Diese finde ich oft genauso befremdlich wie viele, die Religion ablehnen. Das Problem ist nur, dass unsere Tendenz, absolute Prinzipien anzunehmen, nicht nur zu religiösen Weltbildern führt, sondern auch zu jeder Menge Ideologien – und hier sind Atheistinnen und Atheisten genauso gefährdet wie Gläubige. Ob es nun die marxistische Vorstellung eines Ziels der Geschichte ist, oder das neoliberale Dogma von der Unfehlbarkeit des Marktes oder ob wir in der Vernunft statt eines nützlichen Werkzeugs, ein Mittel zu Erkenntnis absoluter Wahrheit sehen, wir neigen dazu, uns Götter zu schaffen, auch wenn wir diese nicht mehr so nennen.

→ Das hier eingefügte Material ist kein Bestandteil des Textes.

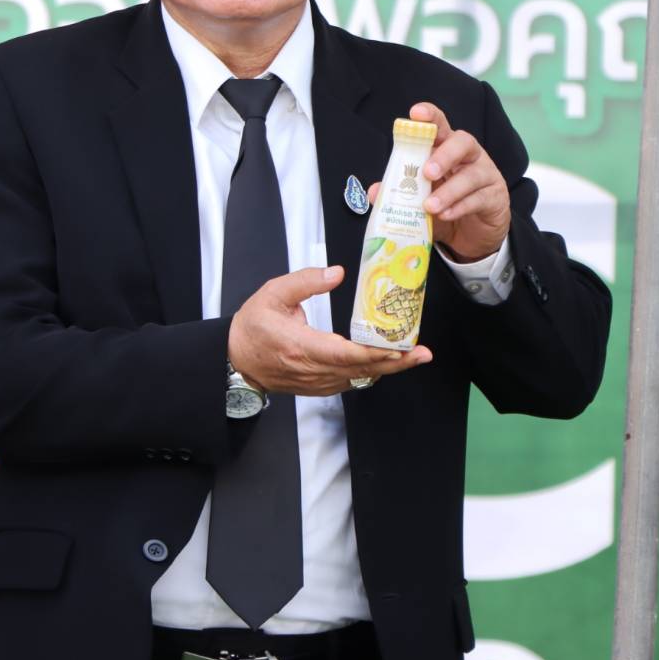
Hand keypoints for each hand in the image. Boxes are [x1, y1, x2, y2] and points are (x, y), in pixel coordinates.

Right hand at [227, 267, 431, 397]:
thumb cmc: (252, 328)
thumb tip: (336, 273)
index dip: (375, 352)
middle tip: (422, 353)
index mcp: (300, 346)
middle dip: (396, 363)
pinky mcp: (320, 386)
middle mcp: (312, 369)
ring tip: (413, 355)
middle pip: (361, 370)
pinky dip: (371, 372)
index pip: (345, 354)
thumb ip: (305, 281)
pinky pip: (352, 382)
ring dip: (388, 369)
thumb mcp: (272, 293)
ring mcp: (317, 382)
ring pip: (359, 379)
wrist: (236, 360)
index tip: (400, 347)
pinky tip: (387, 362)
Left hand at [408, 101, 510, 262]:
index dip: (430, 117)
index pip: (440, 127)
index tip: (416, 114)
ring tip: (430, 206)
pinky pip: (479, 198)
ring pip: (472, 175)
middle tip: (427, 172)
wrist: (471, 235)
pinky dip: (460, 207)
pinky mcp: (495, 198)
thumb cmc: (444, 208)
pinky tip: (445, 215)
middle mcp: (469, 157)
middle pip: (463, 142)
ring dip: (449, 191)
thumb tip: (374, 191)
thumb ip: (399, 194)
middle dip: (444, 155)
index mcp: (447, 150)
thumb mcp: (418, 201)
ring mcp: (486, 175)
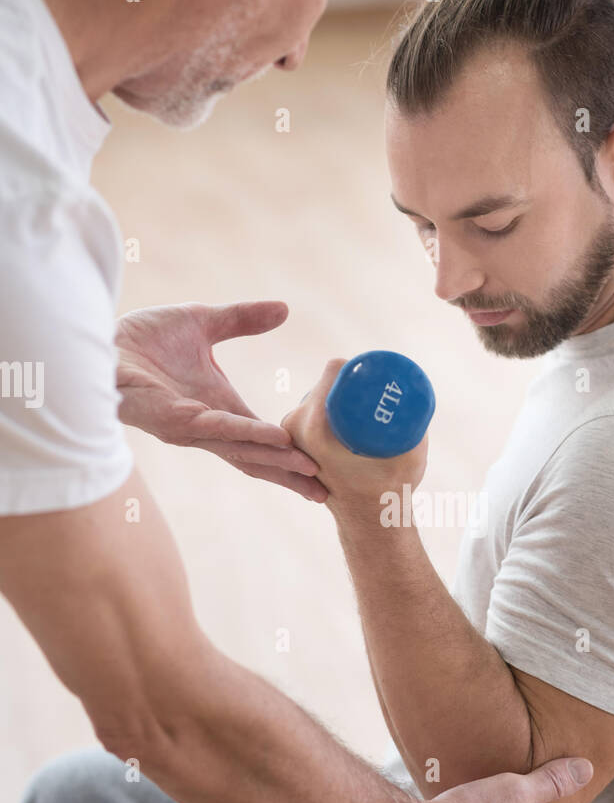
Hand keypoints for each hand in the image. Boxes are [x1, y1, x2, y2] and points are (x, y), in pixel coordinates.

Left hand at [116, 301, 327, 499]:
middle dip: (288, 476)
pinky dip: (251, 436)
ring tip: (310, 469)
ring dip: (277, 461)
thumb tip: (284, 309)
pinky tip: (276, 439)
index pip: (260, 440)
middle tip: (324, 493)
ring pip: (242, 451)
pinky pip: (220, 429)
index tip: (319, 469)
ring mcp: (191, 429)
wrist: (100, 338)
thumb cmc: (142, 337)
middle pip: (255, 459)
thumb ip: (243, 319)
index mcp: (217, 410)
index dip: (288, 455)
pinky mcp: (175, 421)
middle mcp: (206, 428)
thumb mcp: (205, 322)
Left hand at [280, 359, 428, 520]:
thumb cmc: (391, 489)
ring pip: (319, 398)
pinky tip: (348, 411)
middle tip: (377, 388)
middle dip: (351, 380)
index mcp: (315, 426)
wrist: (369, 522)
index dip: (356, 364)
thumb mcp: (408, 451)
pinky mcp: (295, 445)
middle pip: (325, 384)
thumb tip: (419, 389)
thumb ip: (415, 419)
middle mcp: (295, 428)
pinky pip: (313, 413)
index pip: (333, 371)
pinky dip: (332, 410)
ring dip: (341, 396)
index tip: (377, 372)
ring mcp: (291, 437)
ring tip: (366, 403)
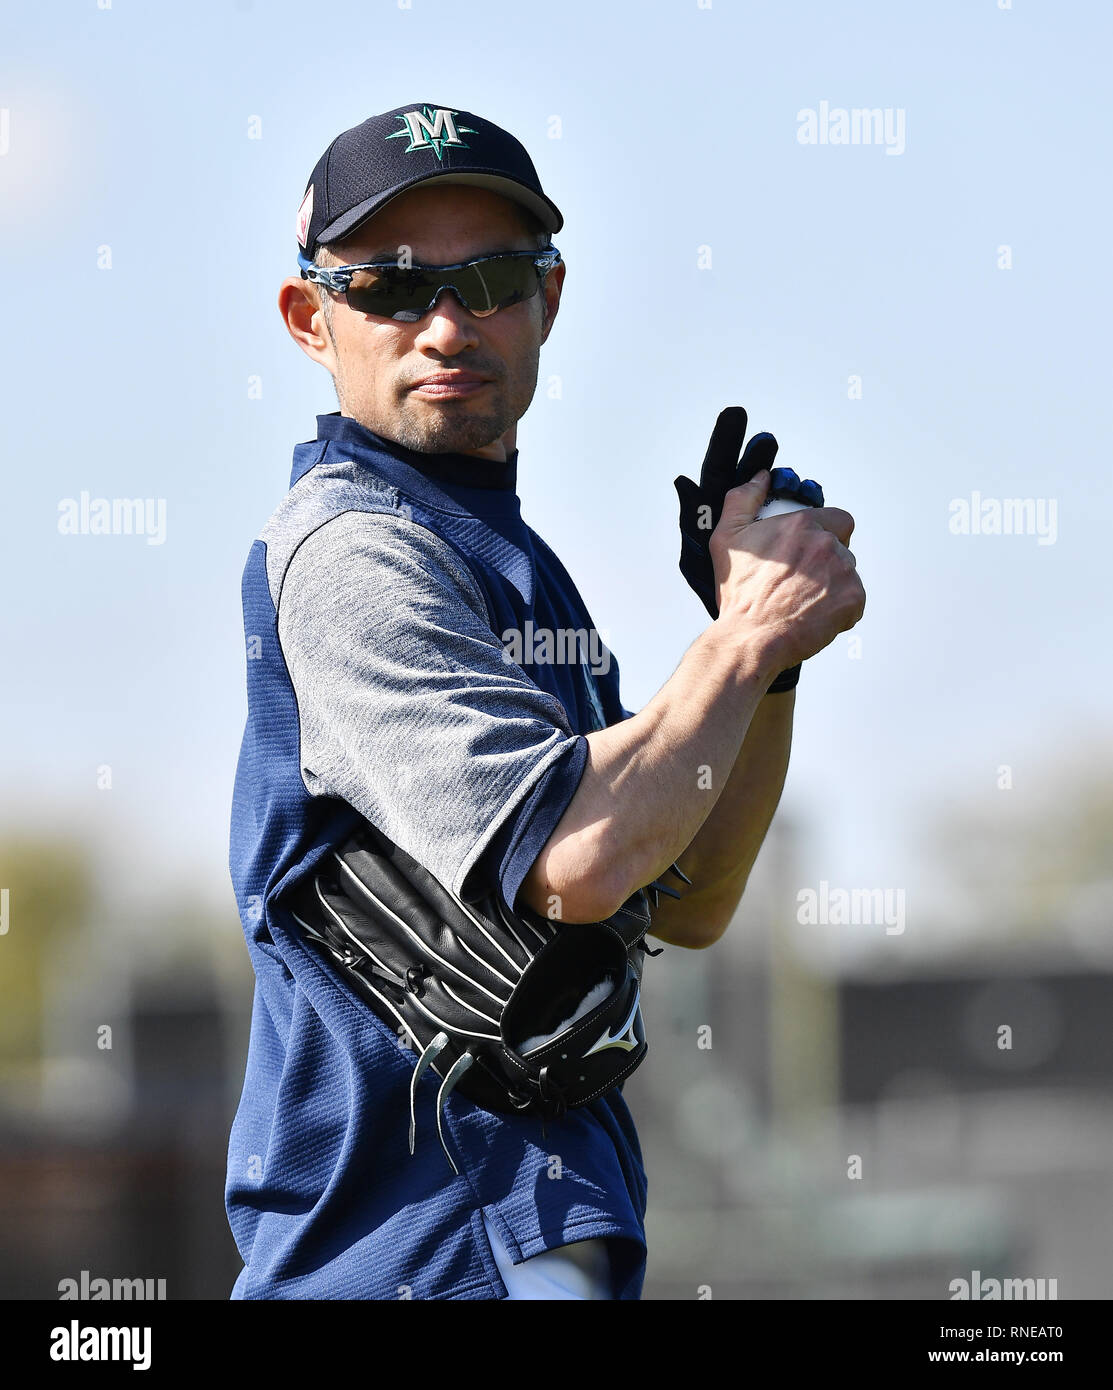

Was nützt es uns aber, wenn wir ein Idol durch ein anderes austauschen und statt Christen oder Muslimen nun Nationalisten, Marktradikale oder Fortschrittsfanatiker werden? Um uns wirklich von dem Glauben an absolute Prinzipien zu befreien, müssen wir begreifen, wie unser begriffliches Denken funktioniert und seine Grenzen, vor allem aber seine Fallstricke erkennen. Dazu gehört auch die Einsicht, dass sich Religionen Denkstrukturen verdanken, die auch bei Nicht-Religiösen vorhanden sind. Diese Strukturen sind in uns angelegt, wir werden eben nicht als Tabula rasa geboren.

Unser abstraktes Denken führt uns nicht nur zu genialen Erkenntnissen, denen wir vieles verdanken, sondern auch zu Irrtümern, zu denen kein anderes Lebewesen in der Lage wäre. Irren ist menschlich, typisch menschlich. Davor sind auch Atheistinnen und Atheisten nicht gefeit. Wer einem bestimmten Irrtum entgeht, muss nicht unbedingt näher an der Wahrheit sein. (Bildlich gesprochen: Die Gefahr von einem Auto überfahren zu werden ist am größten, wenn man gerade einem erfolgreich ausgewichen ist.) Die Freiheit von Glaubenssätzen ist uns nicht von vorne herein gegeben. Wir müssen sie uns mühsam erarbeiten.